=== BRIEF 1 ===
Can you quote the rows word for word, starting at the first line of the rows and ending at the line that contains "Tuotemerkit"?

=== DOCUMENT TEXT ===

■ ■ ■ ■ ■

In my previous blog, I briefly introduced apache airflow and mentioned how the tool can be used to orchestrate tasks however I did not set it up locally. This was a deliberate attempt to discuss the tasks I'd like to orchestrate before installing the orchestrator itself. This move is inspired by a presentation by Matt Davis - a data engineer at Clover, during the PyData SF 2016 event.

The tasks from the previous blog perform the following functions:

Create an employees relation.
Create an employees_temp relation.
Get data from an API.
Upload the data to a docker container.
Upload the data into the employees_temp relation.
Upsert the data into the employees relation.

This setup simulates an etl process, where data is extracted from an API and is subsequently loaded to a staging area to be transformed. Finally, the transformed data is loaded to a new data store that various departments access to perform their respective business functions. In this blog, no transformation is performed.

In the next section, airflow is installed locally, and is subsequently used to orchestrate the tasks aforementioned. If you'd like a refresher in basic airflow concepts like idempotency, the airflow architecture, and others, then I highly suggest this introduction-to-airflow-basics page from Tania's documentation of her airflow workshop.

What is a DAG?

In airflow , a Directed Acyclic Graph (DAG) is basically a python configuration file where tasks are declared and organised. The organisation includes the definition of dependencies and relationships between the tasks. Let's take a look at the DAG for this tutorial.

Frame 1.png

We can see that the DAG defines 6 tasks, dictates the order in which they have to run, and shows which tasks depend on what others. In addition, a dag definition will also define how often a dag should run for example, "every 5 minutes starting tomorrow", or "every day since May 5th, 2022". There are three ways to define a dag.

■ ■ ■ ■ ■

=== TASK MATERIAL ===
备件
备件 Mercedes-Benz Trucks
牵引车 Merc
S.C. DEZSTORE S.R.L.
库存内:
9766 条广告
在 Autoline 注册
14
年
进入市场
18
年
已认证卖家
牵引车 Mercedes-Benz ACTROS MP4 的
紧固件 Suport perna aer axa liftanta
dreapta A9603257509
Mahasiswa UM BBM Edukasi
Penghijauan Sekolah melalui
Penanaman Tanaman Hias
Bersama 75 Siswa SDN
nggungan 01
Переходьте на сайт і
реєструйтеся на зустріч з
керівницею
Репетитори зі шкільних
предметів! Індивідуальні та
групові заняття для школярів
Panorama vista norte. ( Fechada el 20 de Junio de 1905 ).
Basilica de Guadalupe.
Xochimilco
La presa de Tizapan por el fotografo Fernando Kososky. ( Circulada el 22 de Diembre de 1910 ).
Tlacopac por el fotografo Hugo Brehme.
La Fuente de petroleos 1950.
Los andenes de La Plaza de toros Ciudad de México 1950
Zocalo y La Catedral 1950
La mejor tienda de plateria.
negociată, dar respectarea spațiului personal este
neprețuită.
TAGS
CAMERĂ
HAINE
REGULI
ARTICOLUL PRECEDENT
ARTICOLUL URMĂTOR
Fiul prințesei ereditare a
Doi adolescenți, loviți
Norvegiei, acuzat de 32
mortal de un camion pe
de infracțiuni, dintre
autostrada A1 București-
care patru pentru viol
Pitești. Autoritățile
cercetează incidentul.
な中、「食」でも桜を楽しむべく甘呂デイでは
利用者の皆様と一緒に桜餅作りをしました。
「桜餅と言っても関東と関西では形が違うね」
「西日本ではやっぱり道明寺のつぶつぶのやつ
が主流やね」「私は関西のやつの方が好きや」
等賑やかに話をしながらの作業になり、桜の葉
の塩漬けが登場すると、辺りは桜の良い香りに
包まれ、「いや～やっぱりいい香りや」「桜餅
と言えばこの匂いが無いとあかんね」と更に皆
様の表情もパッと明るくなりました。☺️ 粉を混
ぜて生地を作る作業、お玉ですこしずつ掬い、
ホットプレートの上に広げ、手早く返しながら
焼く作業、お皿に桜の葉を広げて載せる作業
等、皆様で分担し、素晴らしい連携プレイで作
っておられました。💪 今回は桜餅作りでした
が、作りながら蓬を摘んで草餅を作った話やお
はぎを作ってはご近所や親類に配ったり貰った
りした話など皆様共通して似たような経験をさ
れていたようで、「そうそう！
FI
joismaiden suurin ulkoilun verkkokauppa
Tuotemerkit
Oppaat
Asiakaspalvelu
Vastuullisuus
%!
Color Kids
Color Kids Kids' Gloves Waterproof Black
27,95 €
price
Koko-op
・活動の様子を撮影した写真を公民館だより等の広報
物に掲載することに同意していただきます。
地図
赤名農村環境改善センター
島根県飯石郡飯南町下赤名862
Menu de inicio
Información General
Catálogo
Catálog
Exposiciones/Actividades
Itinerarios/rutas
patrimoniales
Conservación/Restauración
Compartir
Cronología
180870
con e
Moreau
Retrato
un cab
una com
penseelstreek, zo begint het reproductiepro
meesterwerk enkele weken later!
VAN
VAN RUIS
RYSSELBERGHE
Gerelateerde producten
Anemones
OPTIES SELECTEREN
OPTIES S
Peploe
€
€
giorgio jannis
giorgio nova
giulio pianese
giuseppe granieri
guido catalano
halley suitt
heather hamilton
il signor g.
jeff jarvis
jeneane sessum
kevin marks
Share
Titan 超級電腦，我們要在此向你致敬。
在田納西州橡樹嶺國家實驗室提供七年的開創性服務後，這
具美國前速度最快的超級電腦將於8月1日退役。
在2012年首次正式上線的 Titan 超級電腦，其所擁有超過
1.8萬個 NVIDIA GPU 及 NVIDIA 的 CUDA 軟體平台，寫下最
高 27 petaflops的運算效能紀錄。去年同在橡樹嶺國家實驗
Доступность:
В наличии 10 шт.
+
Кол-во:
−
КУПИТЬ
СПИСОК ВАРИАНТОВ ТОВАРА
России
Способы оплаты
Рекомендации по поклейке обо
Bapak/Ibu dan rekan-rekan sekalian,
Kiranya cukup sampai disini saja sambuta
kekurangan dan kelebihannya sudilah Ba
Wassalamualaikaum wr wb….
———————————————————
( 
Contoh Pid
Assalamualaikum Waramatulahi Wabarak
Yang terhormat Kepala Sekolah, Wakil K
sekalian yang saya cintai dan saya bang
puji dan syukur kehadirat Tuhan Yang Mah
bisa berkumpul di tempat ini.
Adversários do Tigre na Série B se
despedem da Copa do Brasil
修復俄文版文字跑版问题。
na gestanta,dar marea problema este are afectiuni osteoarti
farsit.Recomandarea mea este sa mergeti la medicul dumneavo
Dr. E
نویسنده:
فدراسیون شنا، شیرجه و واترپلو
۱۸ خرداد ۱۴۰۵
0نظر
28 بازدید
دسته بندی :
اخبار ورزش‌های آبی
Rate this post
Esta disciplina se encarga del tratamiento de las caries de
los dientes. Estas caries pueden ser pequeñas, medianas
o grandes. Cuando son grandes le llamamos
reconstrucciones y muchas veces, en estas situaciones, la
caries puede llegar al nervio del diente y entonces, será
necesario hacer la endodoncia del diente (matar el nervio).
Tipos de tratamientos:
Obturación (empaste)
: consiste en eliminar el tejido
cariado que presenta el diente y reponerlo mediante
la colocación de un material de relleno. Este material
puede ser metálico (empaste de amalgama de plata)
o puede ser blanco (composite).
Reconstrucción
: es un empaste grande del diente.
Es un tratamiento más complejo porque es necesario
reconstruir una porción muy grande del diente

■ ■ ■ ■ ■

=== BRIEF 2 ===
Can you continue the Apache Airflow blog post from where it stops?

=== TASK OUTPUT 1 ===
备件
备件 Mercedes-Benz Trucks
牵引车 Merc
S.C. DEZSTORE S.R.L.
库存内:
9766 条广告
在 Autoline 注册
14
年
进入市场
18
年
已认证卖家
牵引车 Mercedes-Benz ACTROS MP4 的
紧固件 Suport perna aer axa liftanta
dreapta A9603257509
Mahasiswa UM BBM Edukasi
Penghijauan Sekolah melalui
Penanaman Tanaman Hias
Bersama 75 Siswa SDN
nggungan 01
Переходьте на сайт і
реєструйтеся на зустріч з
керівницею
Репетитори зі шкільних
предметів! Індивідуальні та
групові заняття для школярів
Panorama vista norte. ( Fechada el 20 de Junio de 1905 ).
Basilica de Guadalupe.
Xochimilco
La presa de Tizapan por el fotografo Fernando Kososky. ( Circulada el 22 de Diembre de 1910 ).
Tlacopac por el fotografo Hugo Brehme.
La Fuente de petroleos 1950.
Los andenes de La Plaza de toros Ciudad de México 1950
Zocalo y La Catedral 1950
La mejor tienda de plateria.
negociată, dar respectarea spațiului personal este
neprețuită.
TAGS
CAMERĂ
HAINE
REGULI
ARTICOLUL PRECEDENT
ARTICOLUL URMĂTOR
Fiul prințesei ereditare a
Doi adolescenți, loviți
Norvegiei, acuzat de 32
mortal de un camion pe
de infracțiuni, dintre
autostrada A1 București-
care patru pentru viol
Pitești. Autoritățile
cercetează incidentul.
な中、「食」でも桜を楽しむべく甘呂デイでは
利用者の皆様と一緒に桜餅作りをしました。
「桜餅と言っても関東と関西では形が違うね」
「西日本ではやっぱり道明寺のつぶつぶのやつ
が主流やね」「私は関西のやつの方が好きや」
等賑やかに話をしながらの作業になり、桜の葉
の塩漬けが登場すると、辺りは桜の良い香りに
包まれ、「いや～やっぱりいい香りや」「桜餅
と言えばこの匂いが無いとあかんね」と更に皆
様の表情もパッと明るくなりました。☺️ 粉を混
ぜて生地を作る作業、お玉ですこしずつ掬い、
ホットプレートの上に広げ、手早く返しながら
焼く作業、お皿に桜の葉を広げて載せる作業
等、皆様で分担し、素晴らしい連携プレイで作
っておられました。💪 今回は桜餅作りでした
が、作りながら蓬を摘んで草餅を作った話やお
はぎを作ってはご近所や親類に配ったり貰った
りした話など皆様共通して似たような経験をさ
れていたようで、「そうそう！
FI
joismaiden suurin ulkoilun verkkokauppa
Tuotemerkit

=== TASK OUTPUT 2 ===
Using a context manager

with DAG(
        "dag_name", start_date=pendulum.datetime(2022, 1, 1, tz="UTC"),
        schedule_interval="@daily", catchup=False
        ) as dag:
    op = DummyOperator(task_id="dummy_task")

Using a standard constructor

dag = DAG("dag_name", start_date=pendulum.datetime(2022, 1, 1, tz="UTC"),
        schedule_interval="@daily", catchup=False)
op = DummyOperator(task_id="dummy_task", dag=dag)

Using a decorator

@dag(start_date=pendulum.datetime(2022, 1, 1, tz="UTC"),
        schedule_interval="@daily", catchup=False)
def generate_dag():
    op = DummyOperator(task_id="task_id")

dag = generate_dag()

Without tasks, DAGs are nothing.

Task Dependencies

In a data pipeline, a task is normally related to other tasks i.e. the task has dependencies on other tasks (upstream tasks) and other tasks depend on it (downstream tasks). The structure of a DAG is built entirely on these dependencies (the edges of the directed acyclic graph). Task dependencies can be declared in two ways

Using bitshift operators

first_task >> [second_task, third_task]
third_task << fourth_task

Using the explicit set_upstream and set_downstream methods

first_task.set_downstream(second_task, third_task)
third_task.set_upstream(fourth_task)

Loading a DAG

DAGS are loaded from Python source files located in airflow's DAG_FOLDER. Airflow executes each file in the DAG_FOLDER location and loads any DAG objects from that file.

Running a DAG

A DAG will run when:

It is triggered either manually or via an API
It is on a schedule defined as part of the DAG

DAGS do not require a schedule however it's very commonplace to have one defined. It is defined using the schedule_interval argument.

with DAG("daily_dag", schedule_interval="@daily"):
        . . .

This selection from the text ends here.